*Exercise details:* Report every line in the records below that contains the string "scientific", copying each such line in full. Matching is case-sensitive.

*Data supplied:*
++++++++
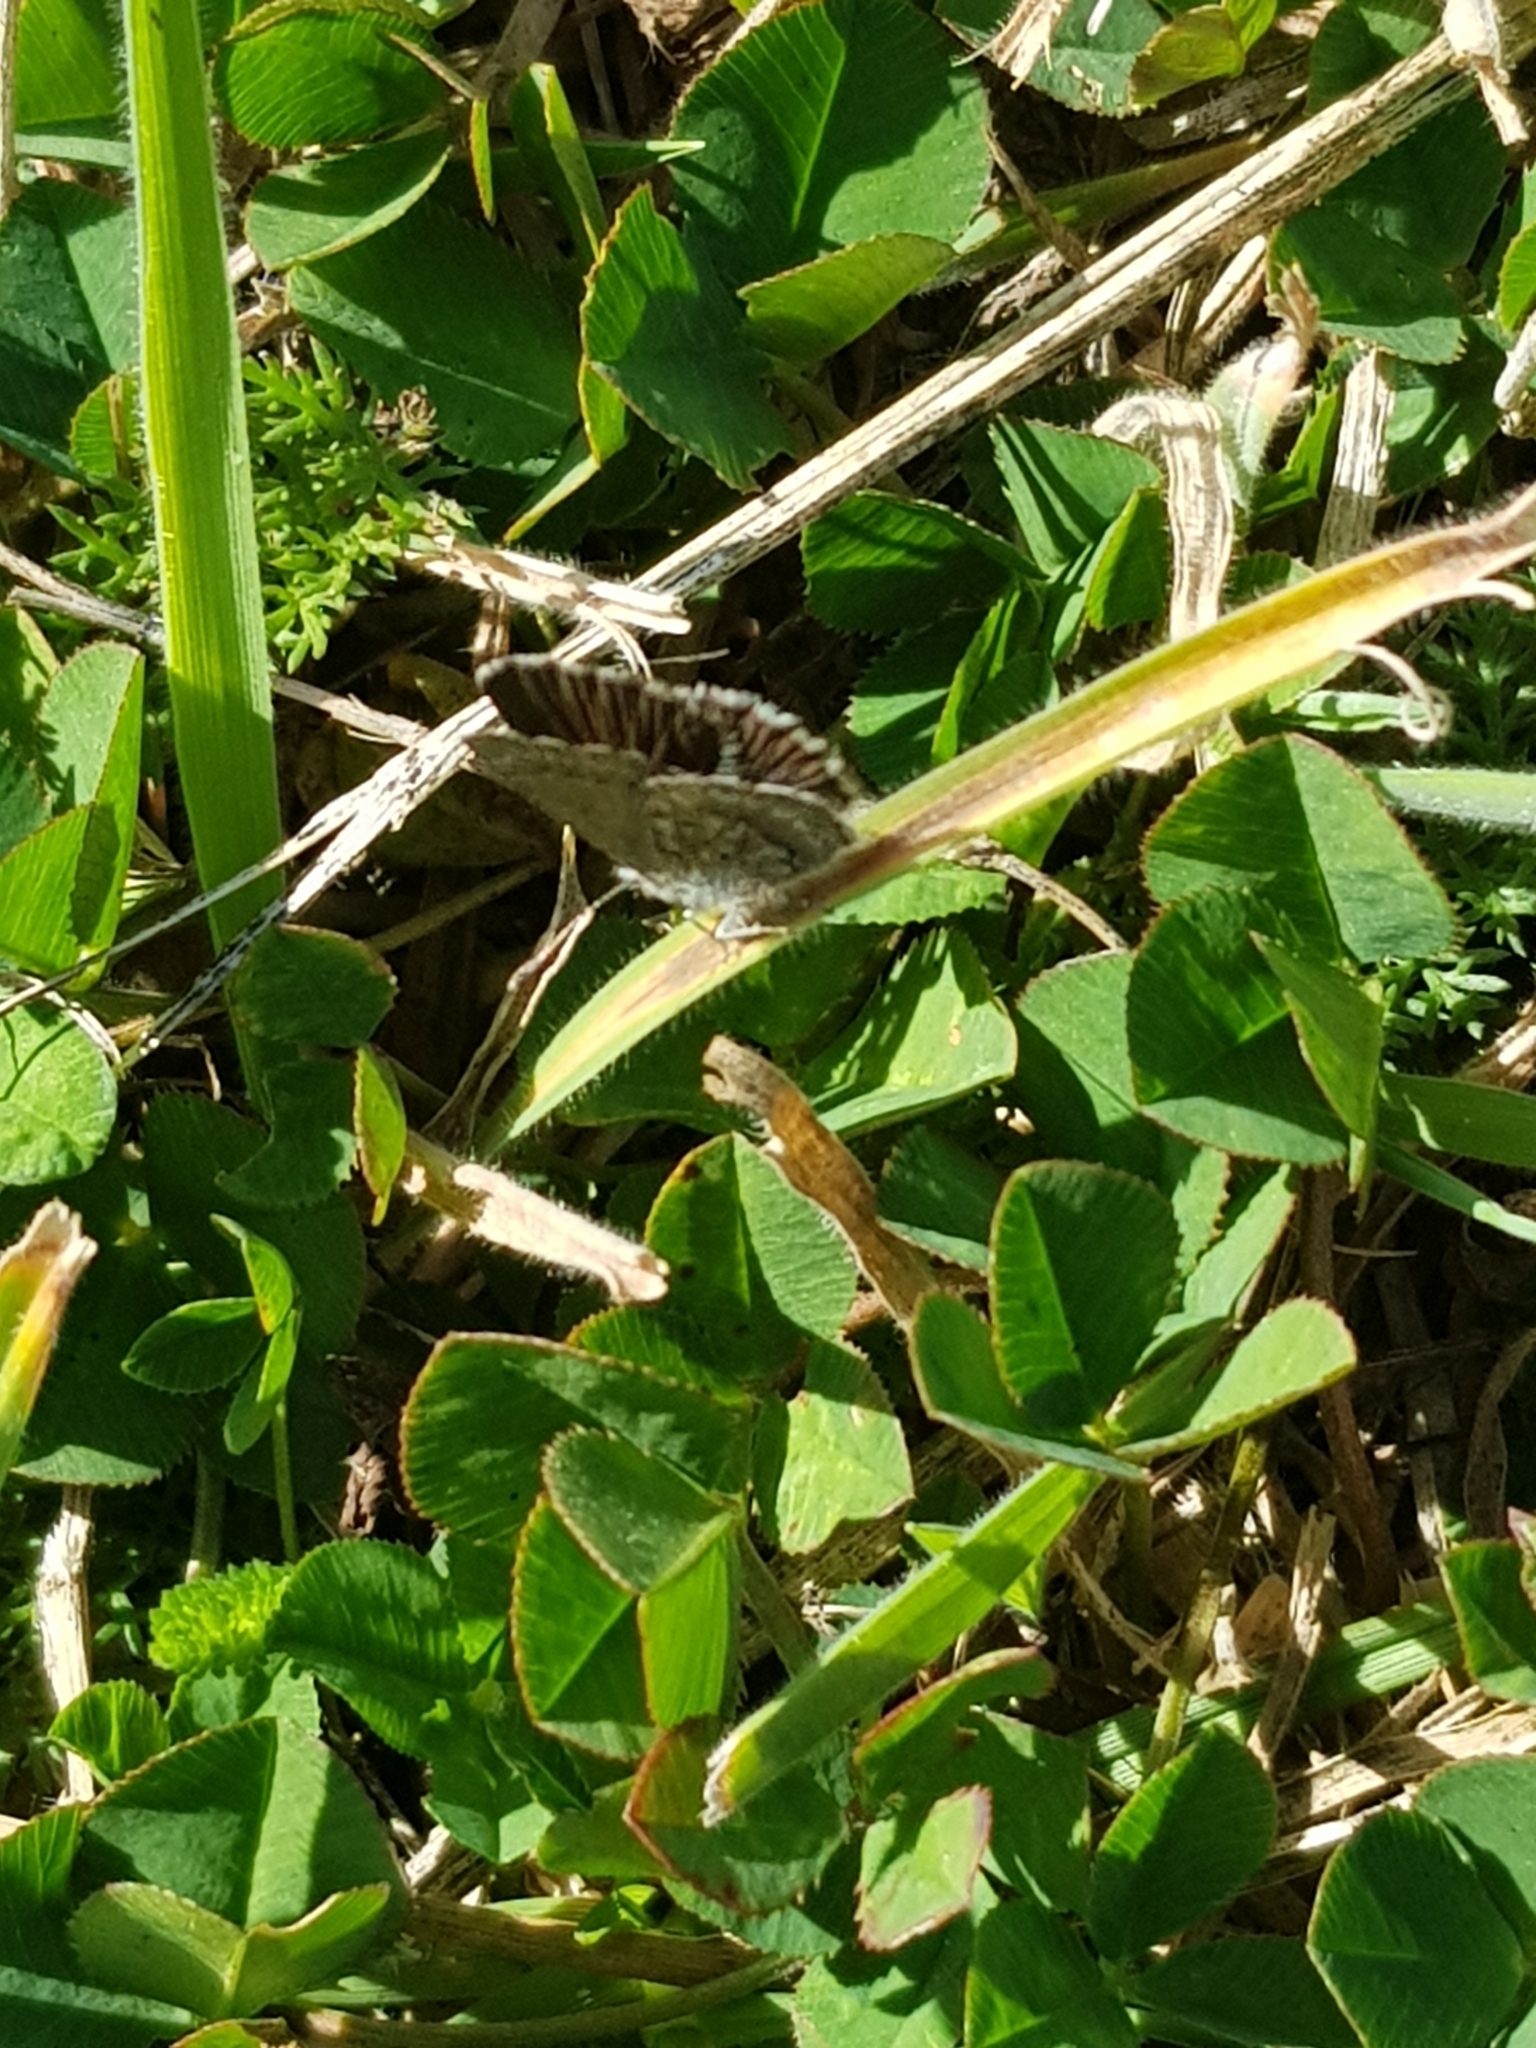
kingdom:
++++++++
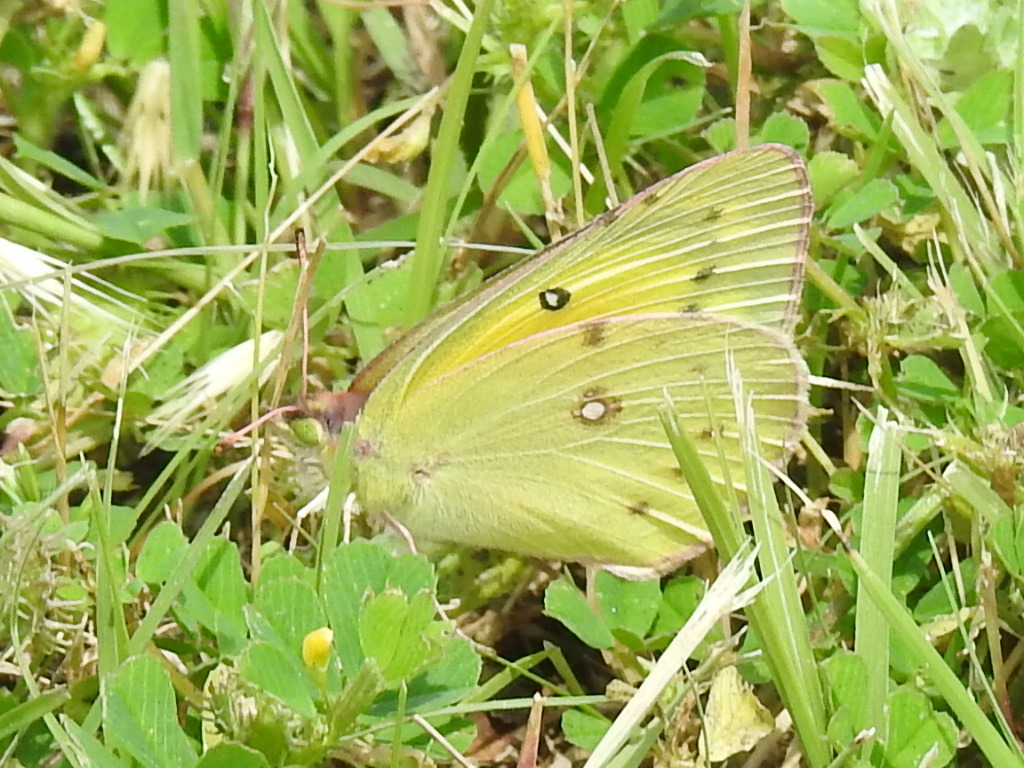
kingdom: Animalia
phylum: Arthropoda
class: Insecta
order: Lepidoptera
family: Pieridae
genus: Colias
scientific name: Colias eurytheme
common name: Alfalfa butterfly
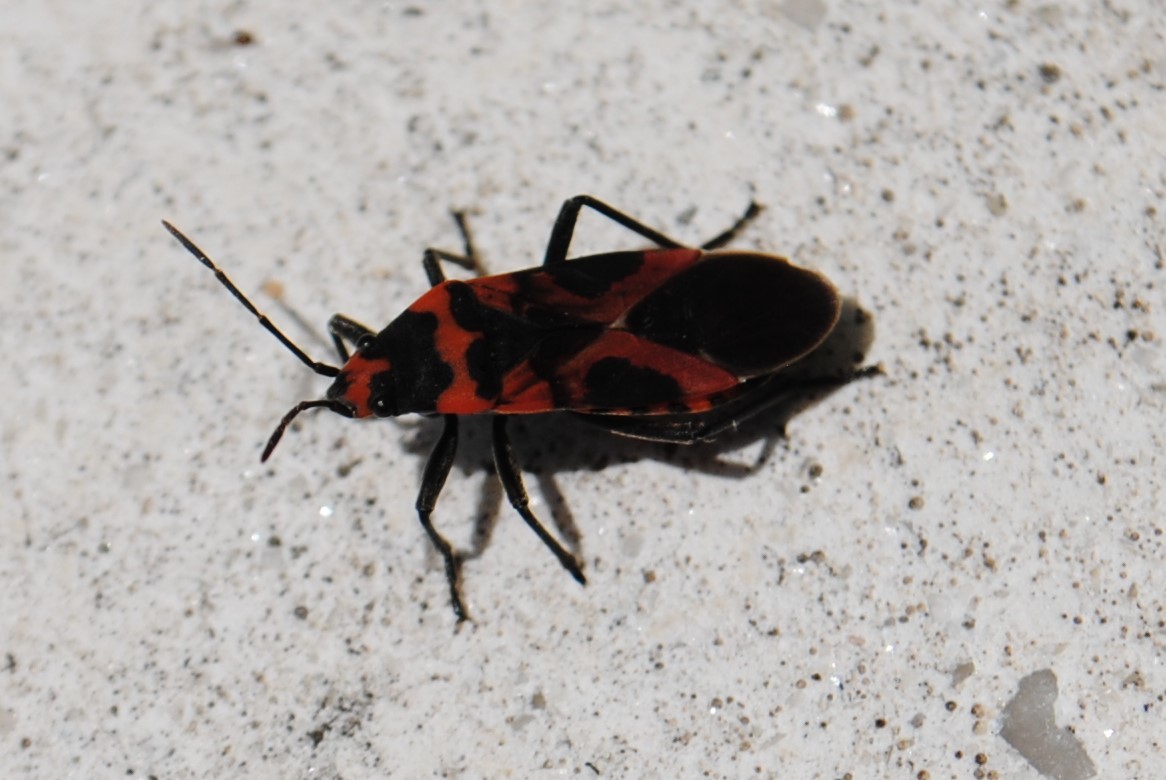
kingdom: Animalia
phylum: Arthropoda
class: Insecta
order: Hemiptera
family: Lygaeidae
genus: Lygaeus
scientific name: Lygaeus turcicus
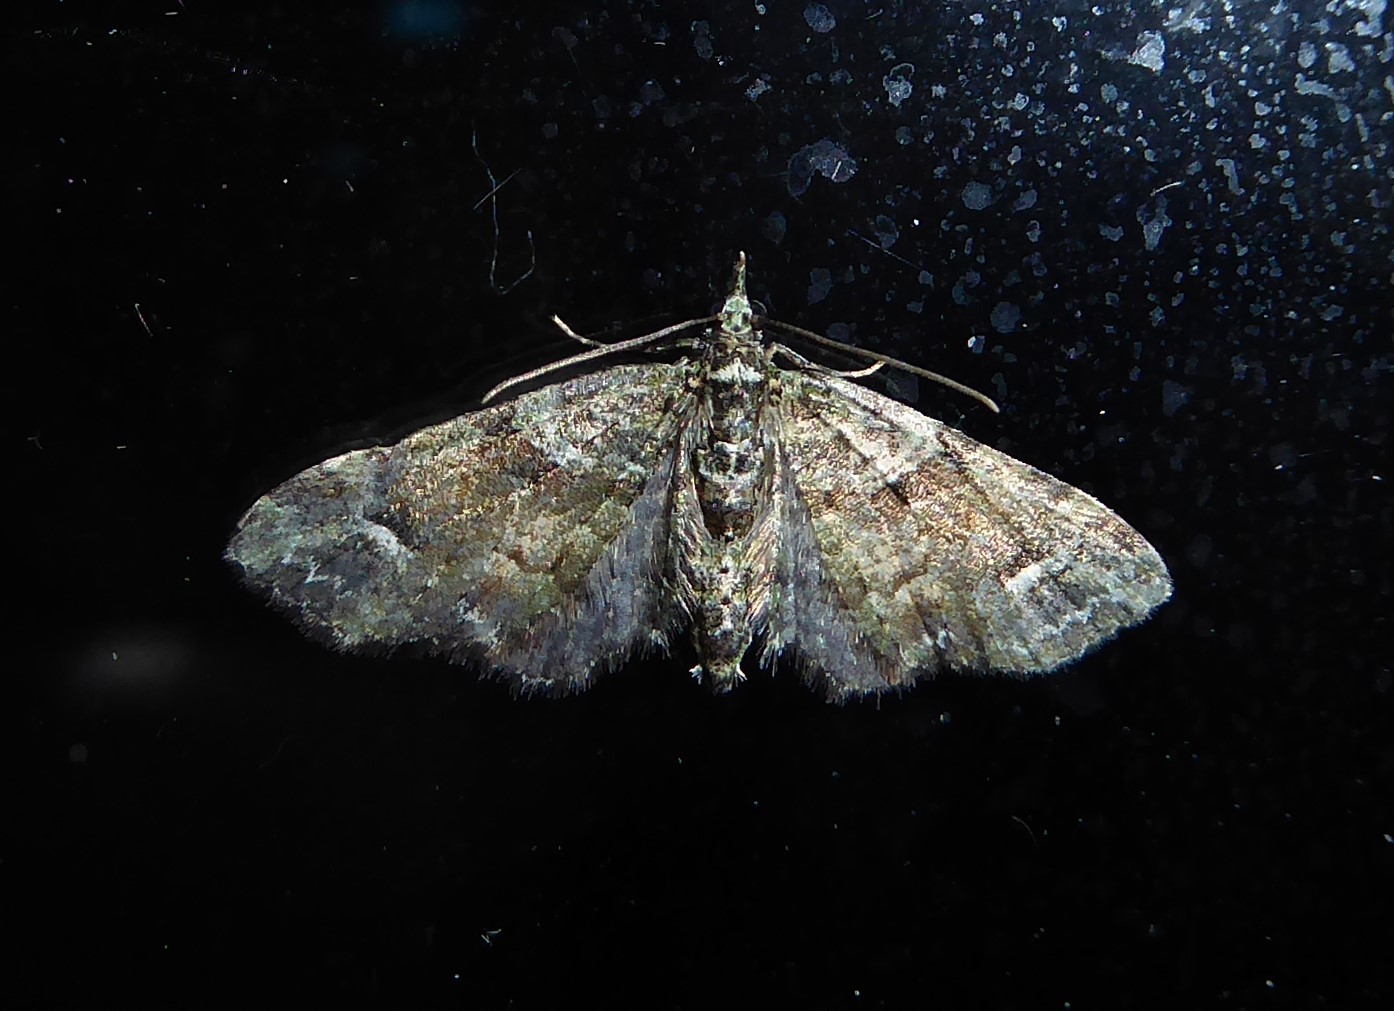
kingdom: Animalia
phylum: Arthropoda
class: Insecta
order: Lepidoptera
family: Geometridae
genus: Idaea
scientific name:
++++++++
*Answer to this exercise:*
scientific name: Colias eurytheme
scientific name: Lygaeus turcicus
scientific name:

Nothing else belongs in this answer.